(Task prompt): Once the line with "- Syslog task" is found in the entries below, print it and each following line exactly, stopping after the line with "- Firewall blocking requests"; print nothing else.
---- Dataset entries
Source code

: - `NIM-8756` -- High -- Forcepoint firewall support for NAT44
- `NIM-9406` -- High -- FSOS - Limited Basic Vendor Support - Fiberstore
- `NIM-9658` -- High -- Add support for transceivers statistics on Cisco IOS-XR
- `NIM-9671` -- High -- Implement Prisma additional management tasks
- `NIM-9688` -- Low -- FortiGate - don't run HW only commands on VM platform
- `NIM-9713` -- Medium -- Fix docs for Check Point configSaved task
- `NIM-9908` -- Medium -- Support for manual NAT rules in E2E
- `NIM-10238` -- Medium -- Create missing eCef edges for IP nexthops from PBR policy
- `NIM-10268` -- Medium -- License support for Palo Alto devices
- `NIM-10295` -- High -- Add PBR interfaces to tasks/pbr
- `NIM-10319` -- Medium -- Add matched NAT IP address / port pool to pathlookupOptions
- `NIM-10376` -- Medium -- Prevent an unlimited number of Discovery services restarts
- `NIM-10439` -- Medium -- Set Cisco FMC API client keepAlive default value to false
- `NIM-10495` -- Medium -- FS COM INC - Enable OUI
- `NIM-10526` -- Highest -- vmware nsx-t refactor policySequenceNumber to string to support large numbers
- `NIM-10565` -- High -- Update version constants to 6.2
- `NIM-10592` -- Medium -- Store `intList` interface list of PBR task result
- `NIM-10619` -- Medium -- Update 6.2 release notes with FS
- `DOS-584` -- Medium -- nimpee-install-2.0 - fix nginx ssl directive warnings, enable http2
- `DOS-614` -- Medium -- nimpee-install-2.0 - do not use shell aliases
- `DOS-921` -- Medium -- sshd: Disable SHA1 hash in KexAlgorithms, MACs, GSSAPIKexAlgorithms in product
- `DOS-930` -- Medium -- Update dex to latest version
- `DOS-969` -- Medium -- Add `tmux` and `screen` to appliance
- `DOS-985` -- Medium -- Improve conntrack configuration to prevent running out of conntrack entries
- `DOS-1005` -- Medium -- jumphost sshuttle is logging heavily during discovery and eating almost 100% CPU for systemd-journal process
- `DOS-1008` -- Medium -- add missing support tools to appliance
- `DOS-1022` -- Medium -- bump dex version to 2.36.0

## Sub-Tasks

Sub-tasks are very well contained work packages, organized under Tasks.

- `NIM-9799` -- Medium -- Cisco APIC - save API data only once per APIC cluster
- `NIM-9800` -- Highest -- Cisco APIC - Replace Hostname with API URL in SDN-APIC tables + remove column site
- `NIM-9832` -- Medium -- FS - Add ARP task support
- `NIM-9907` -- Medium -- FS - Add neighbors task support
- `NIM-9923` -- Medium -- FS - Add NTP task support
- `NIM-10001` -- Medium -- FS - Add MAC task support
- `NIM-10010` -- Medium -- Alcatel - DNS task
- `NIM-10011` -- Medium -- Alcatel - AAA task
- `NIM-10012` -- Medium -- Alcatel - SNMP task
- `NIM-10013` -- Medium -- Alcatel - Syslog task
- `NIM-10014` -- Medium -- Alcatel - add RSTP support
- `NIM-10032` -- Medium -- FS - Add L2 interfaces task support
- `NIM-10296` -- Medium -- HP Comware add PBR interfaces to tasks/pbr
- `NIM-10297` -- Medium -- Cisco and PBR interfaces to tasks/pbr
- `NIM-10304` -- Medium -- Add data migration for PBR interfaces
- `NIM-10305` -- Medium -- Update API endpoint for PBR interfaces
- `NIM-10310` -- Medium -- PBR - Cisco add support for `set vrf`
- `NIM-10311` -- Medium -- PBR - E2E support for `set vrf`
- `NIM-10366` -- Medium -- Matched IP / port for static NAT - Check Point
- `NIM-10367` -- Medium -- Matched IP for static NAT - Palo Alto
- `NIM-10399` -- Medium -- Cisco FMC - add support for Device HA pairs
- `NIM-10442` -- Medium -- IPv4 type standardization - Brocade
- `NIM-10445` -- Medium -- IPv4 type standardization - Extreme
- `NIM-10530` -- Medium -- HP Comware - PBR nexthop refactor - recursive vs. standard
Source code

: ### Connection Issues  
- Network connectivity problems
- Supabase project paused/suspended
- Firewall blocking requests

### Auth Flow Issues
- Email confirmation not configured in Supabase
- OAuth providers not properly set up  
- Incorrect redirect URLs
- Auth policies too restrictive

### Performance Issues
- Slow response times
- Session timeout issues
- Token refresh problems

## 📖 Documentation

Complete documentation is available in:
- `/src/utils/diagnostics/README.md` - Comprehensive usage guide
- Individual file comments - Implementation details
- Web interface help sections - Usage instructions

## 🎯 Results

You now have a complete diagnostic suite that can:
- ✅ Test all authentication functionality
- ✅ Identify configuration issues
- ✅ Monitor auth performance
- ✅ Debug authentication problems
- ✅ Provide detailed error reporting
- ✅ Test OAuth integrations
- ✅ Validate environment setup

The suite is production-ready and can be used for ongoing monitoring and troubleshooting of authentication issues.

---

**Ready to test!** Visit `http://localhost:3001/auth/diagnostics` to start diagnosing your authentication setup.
--------
(Answer area):
- `NIM-10013` -- Medium -- Alcatel - Syslog task
- `NIM-10014` -- Medium -- Alcatel - add RSTP support
- `NIM-10032` -- Medium -- FS - Add L2 interfaces task support
- `NIM-10296` -- Medium -- HP Comware add PBR interfaces to tasks/pbr
- `NIM-10297` -- Medium -- Cisco and PBR interfaces to tasks/pbr
- `NIM-10304` -- Medium -- Add data migration for PBR interfaces
- `NIM-10305` -- Medium -- Update API endpoint for PBR interfaces
- `NIM-10310` -- Medium -- PBR - Cisco add support for `set vrf`
- `NIM-10311` -- Medium -- PBR - E2E support for `set vrf`
- `NIM-10366` -- Medium -- Matched IP / port for static NAT - Check Point
- `NIM-10367` -- Medium -- Matched IP for static NAT - Palo Alto
- `NIM-10399` -- Medium -- Cisco FMC - add support for Device HA pairs
- `NIM-10442` -- Medium -- IPv4 type standardization - Brocade
- `NIM-10445` -- Medium -- IPv4 type standardization - Extreme
- `NIM-10530` -- Medium -- HP Comware - PBR nexthop refactor - recursive vs. standard
Source code

: ### Connection Issues  
- Network connectivity problems
- Supabase project paused/suspended
- Firewall blocking requests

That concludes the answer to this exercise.